[Opening SELECTED EXCERPT section]

However, nail styles changed with every decade. Women kicked the short/round style to the curb by the end of the 1930s. Joan Crawford changed the game with pointy nails painted deep shades of red. Photographs of the star helped to popularize the style. Who could resist that look?


During the 1950s, longer, almond-shaped nails were all the rage. Stars like Elizabeth Taylor and Lucille Ball helped to spread that style. Between the 1960s and the 1980s, Western culture celebrated extra-long, oval or “squoval” shaped nails (The squoval shape is just what it sounds like, somewhere between a square and an oval). Since the beginning of the 1990s, nail trends have been a mixed bag; women wear all lengths and shapes of nails.

Breaking Records (and Nails)

Nail art has evolved quite a bit since the early 1900s when only a few colors of polish existed. Today, people can even win records for growing out their nails. The current world-record holder for the longest fingernails is a woman from Utah named Lee Redmond. Redmond started growing her nails in 1979, and she carefully tended them until they were over 28 inches long.


Redmond lost her long nails in an automobile accident in 2009, and we’ll leave it up to you to decide if that’s a tragedy or a relief. Redmond herself is okay with the change. A 2009 AP story reports that “Redmond…says it’s now much easier to do things and her hands seem to fly with the weight of the nails gone.”

The record-holder also said she wouldn’t grow her mega-nails back a second time, but who knows? Maybe 30-feet fingernails will be the next big trend in nail fashion.

[Closing SELECTED EXCERPT section]
[Opening RECORDED DATA section]

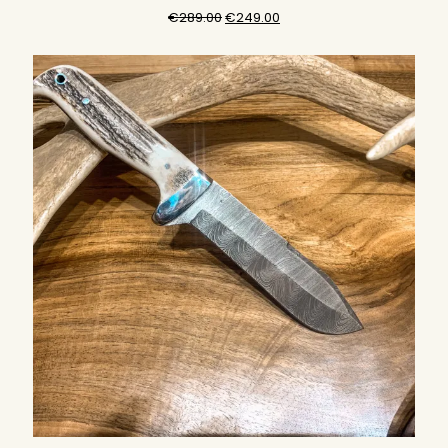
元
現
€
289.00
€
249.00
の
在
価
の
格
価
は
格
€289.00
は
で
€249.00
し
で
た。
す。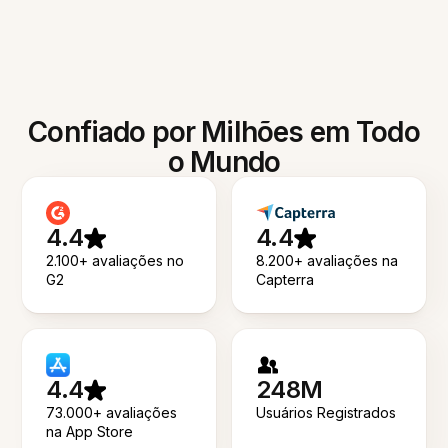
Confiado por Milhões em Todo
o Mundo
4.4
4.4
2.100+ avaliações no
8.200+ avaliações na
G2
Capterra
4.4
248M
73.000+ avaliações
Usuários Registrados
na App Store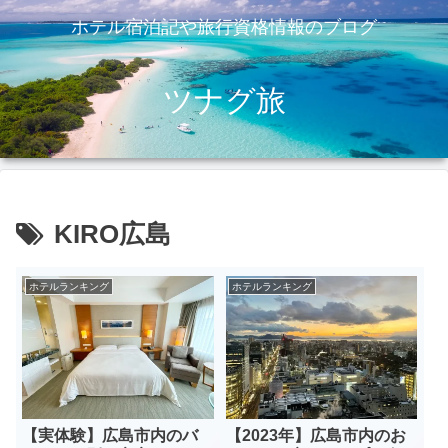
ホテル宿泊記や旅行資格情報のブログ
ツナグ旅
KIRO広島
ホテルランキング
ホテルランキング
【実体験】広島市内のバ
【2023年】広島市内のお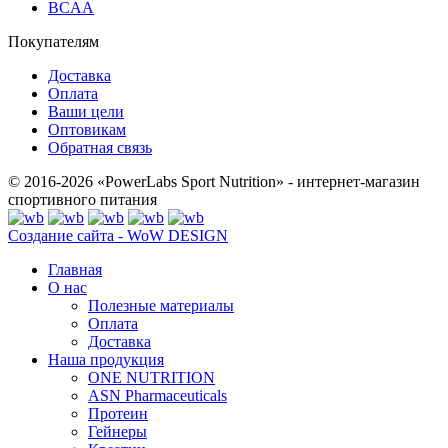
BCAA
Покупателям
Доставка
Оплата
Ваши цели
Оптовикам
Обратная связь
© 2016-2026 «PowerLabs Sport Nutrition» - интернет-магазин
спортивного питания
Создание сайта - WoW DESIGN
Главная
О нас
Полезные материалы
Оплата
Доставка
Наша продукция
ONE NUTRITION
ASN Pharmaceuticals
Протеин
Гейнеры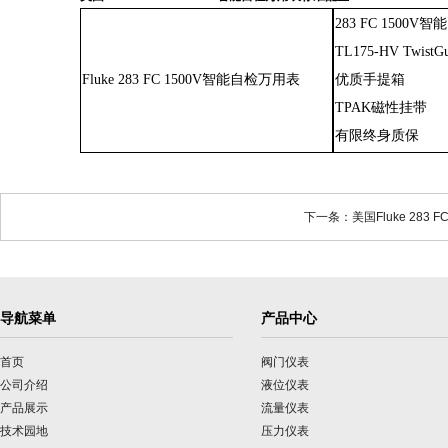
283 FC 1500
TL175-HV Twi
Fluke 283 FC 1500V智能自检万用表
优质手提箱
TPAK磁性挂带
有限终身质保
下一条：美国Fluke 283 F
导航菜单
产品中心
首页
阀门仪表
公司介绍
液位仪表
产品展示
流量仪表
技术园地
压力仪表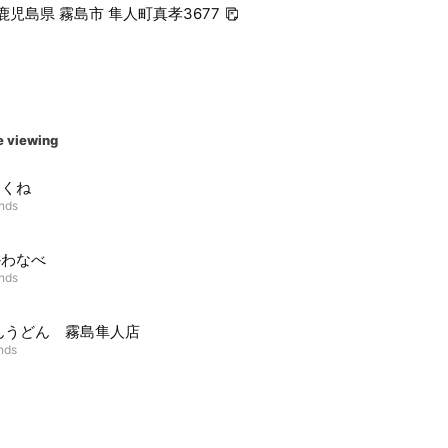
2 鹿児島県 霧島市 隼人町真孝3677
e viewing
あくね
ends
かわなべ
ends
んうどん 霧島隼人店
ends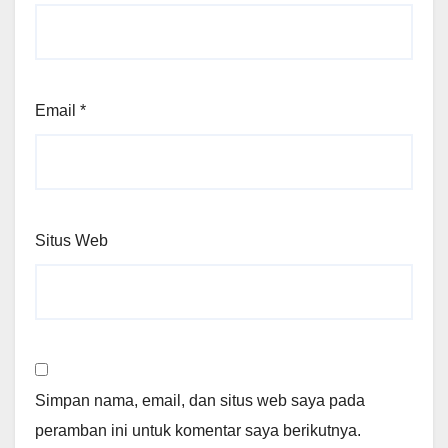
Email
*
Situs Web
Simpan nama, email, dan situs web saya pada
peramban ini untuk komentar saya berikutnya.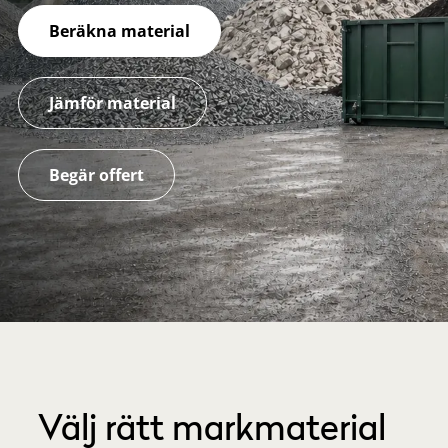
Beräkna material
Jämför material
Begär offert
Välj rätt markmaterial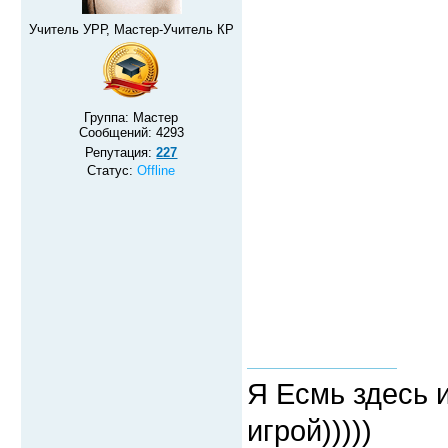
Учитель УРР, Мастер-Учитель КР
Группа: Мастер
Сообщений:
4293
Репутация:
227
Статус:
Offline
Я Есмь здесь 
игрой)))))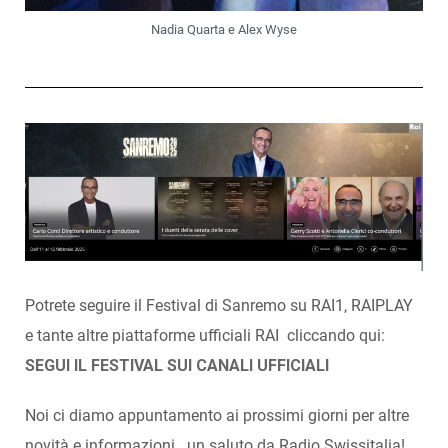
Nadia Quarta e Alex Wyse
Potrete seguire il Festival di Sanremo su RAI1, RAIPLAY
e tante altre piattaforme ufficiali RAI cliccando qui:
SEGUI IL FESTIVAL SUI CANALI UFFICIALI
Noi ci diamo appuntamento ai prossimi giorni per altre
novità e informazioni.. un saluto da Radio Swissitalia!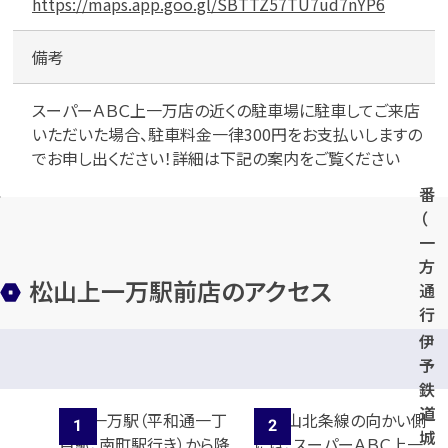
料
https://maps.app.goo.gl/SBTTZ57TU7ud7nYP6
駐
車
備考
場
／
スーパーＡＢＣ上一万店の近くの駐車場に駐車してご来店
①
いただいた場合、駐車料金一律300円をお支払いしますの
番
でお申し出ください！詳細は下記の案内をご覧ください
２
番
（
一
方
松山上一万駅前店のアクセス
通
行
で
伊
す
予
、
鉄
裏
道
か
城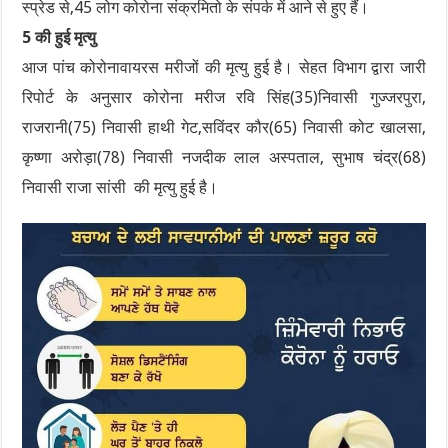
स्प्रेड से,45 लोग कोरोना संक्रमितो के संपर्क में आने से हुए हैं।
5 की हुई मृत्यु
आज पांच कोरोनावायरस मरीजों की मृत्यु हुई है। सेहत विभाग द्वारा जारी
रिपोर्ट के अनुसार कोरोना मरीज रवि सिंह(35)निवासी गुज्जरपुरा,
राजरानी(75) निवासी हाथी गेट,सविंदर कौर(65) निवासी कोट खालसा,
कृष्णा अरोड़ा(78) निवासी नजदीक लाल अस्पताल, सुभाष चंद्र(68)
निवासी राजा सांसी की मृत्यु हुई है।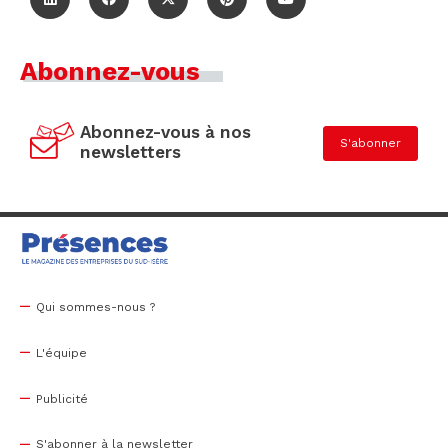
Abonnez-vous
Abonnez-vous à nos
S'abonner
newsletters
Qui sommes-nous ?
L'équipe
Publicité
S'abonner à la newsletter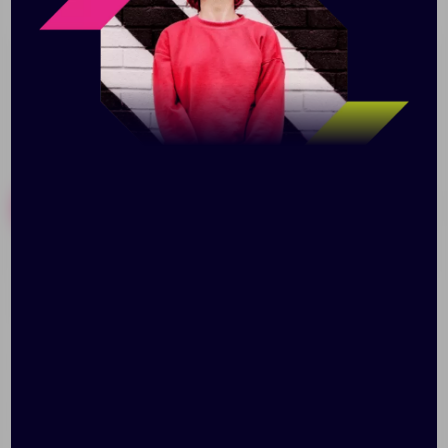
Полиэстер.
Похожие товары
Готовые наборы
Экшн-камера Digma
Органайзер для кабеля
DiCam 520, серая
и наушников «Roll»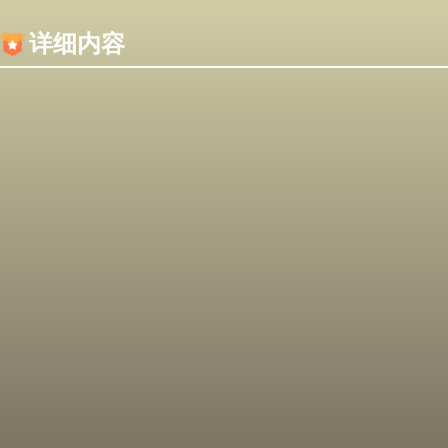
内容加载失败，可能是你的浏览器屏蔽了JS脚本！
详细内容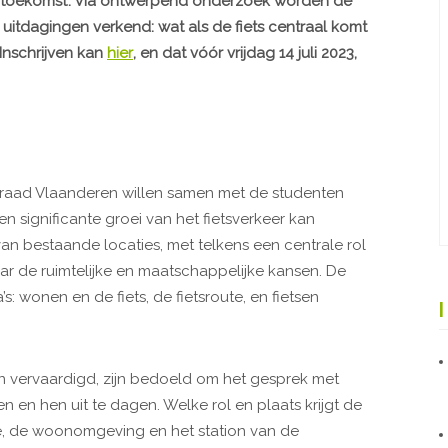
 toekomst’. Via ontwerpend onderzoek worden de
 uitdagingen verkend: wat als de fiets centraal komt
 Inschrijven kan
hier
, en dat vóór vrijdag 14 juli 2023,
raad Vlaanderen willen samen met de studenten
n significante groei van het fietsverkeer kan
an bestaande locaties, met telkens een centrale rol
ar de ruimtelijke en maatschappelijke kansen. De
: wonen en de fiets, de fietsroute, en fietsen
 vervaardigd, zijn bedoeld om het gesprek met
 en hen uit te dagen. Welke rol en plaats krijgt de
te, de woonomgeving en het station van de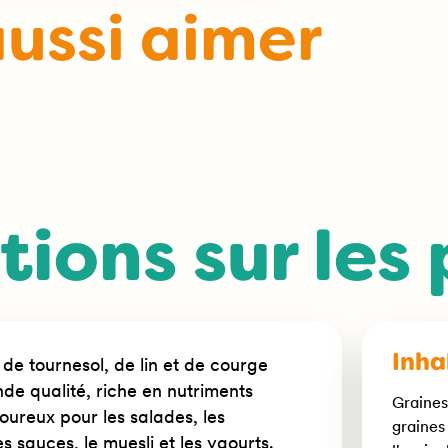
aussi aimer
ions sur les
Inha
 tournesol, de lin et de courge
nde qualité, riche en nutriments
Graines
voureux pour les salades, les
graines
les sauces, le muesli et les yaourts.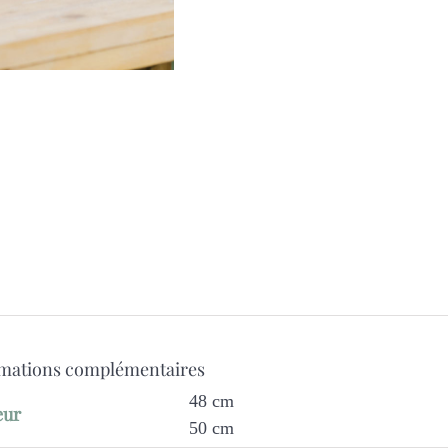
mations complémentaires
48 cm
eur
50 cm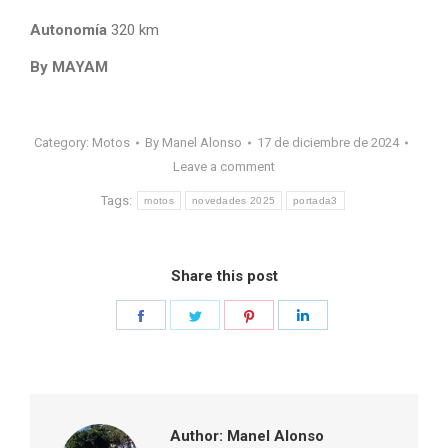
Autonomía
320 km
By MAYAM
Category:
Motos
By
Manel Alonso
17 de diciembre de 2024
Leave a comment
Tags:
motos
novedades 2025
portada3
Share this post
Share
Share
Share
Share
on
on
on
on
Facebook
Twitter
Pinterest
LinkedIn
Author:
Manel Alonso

[Closing RECORDED DATA section]

QUESTIONS TO ANSWER |
A. In the nail-fashion text, condense the paragraph beginning "During the 1950s, longer, almond-shaped nails" into a short bulleted list that keeps its main facts.
B. Reproduce the nail-fashion text verbatim from "Breaking Records (and" up to and including "in nail fashion.".

REPLIES |
A.
- 1950s: Longer, almond-shaped nails were popular. Stars such as Elizabeth Taylor and Lucille Ball helped spread the style.
- 1960s–1980s: Western culture favored extra-long oval or "squoval" nails. The squoval shape falls between a square and an oval.
- Since the early 1990s: Trends have been mixed, with women wearing nails of all lengths and shapes.

B.
Breaking Records (and Nails)

Nail art has evolved quite a bit since the early 1900s when only a few colors of polish existed. Today, people can even win records for growing out their nails. The current world-record holder for the longest fingernails is a woman from Utah named Lee Redmond. Redmond started growing her nails in 1979, and she carefully tended them until they were over 28 inches long.


Redmond lost her long nails in an automobile accident in 2009, and we’ll leave it up to you to decide if that’s a tragedy or a relief. Redmond herself is okay with the change. A 2009 AP story reports that “Redmond…says it’s now much easier to do things and her hands seem to fly with the weight of the nails gone.”

The record-holder also said she wouldn’t grow her mega-nails back a second time, but who knows? Maybe 30-feet fingernails will be the next big trend in nail fashion.